Esther called out, “Father, enough!”
“What’s the matter—am I lying?”
“One can have enough even of kreplaech.”
“Daughter, you did it yourself.”
When Esther went to the kitchen to make tea, I learned from her father that she had had a husband in Russia—a Polish Jew who had volunteered in the Re
d Army and perished in the war. Here in New York she was courted by a refugee, a former smuggler in Germany who had opened a bookbinding factory and become rich. “Persuade her to marry him,” Boris Merkin said to me. “It would be good for me, too.”
“Maybe she doesn’t love him.”
“There is no such thing as love. Give me a cigarette.
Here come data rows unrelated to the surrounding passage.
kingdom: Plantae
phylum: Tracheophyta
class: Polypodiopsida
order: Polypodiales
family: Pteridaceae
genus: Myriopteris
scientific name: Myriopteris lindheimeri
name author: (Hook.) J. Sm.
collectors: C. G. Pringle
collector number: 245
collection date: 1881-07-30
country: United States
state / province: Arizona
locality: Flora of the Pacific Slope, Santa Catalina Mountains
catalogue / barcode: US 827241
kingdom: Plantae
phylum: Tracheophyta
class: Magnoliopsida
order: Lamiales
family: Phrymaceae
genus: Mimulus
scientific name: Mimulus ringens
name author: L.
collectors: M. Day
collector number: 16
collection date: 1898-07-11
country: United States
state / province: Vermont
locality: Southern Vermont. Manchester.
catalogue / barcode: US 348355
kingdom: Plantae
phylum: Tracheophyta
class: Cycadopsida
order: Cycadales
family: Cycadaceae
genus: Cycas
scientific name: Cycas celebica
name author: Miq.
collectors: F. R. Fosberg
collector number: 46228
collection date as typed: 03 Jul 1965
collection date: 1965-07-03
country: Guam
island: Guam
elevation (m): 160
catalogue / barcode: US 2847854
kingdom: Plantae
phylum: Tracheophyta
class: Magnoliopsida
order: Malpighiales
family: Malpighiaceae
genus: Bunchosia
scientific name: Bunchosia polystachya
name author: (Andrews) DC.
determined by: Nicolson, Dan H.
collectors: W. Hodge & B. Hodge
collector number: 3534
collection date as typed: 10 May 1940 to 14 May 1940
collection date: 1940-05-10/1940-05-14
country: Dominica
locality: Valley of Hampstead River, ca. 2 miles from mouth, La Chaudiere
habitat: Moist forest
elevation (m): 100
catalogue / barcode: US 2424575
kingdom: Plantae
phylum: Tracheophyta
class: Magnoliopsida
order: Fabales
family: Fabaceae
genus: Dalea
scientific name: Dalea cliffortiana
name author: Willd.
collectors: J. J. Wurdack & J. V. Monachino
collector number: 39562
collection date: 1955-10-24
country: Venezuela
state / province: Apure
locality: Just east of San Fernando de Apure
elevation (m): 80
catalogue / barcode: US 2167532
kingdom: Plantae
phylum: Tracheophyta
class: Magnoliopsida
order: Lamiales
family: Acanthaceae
In the camp, people climbed on one another like worms.”
II
I had invited Esther to supper, but she called to say she had the grippe and must remain in bed. Then in a few days’ time a situation arose that made me leave for Israel. On the way back, I stopped over in London and Paris. I wanted to write to Esther, but I had lost her address. When I returned to New York, I tried to call her, but there was no telephone listing for Boris Merkin or Esther Merkin—father and daughter must have been boarders in somebody else’s apartment. Weeks passed and she did not show up in the cafeteria. I asked the group about her; nobody knew where she was. “She has most probably married that bookbinder,” I said to myself. One evening, I went to the cafeteria with the premonition that I would find Esther there. I saw a black wall and boarded windows—the cafeteria had burned. The old bachelors were no doubt meeting in another cafeteria, or an Automat. But where? To search is not in my nature. I had plenty of complications without Esther.
The summer passed; it was winter. Late one day, I walked by the cafeteria and again saw lights, a counter, guests. The owners had rebuilt. I entered, took a check, and saw Esther sitting alone at a table reading a Yiddish newspaper. She did not notice me, and I observed her for a while. She wore a man’s fur fez and a jacket trimmed with a faded fur collar. She looked pale, as though recuperating from a sickness. Could that grippe have been the start of a serious illness? I went over to her table and asked, “What’s new in buttons?”
She started and smiled. Then she called out, “Miracles do happen!”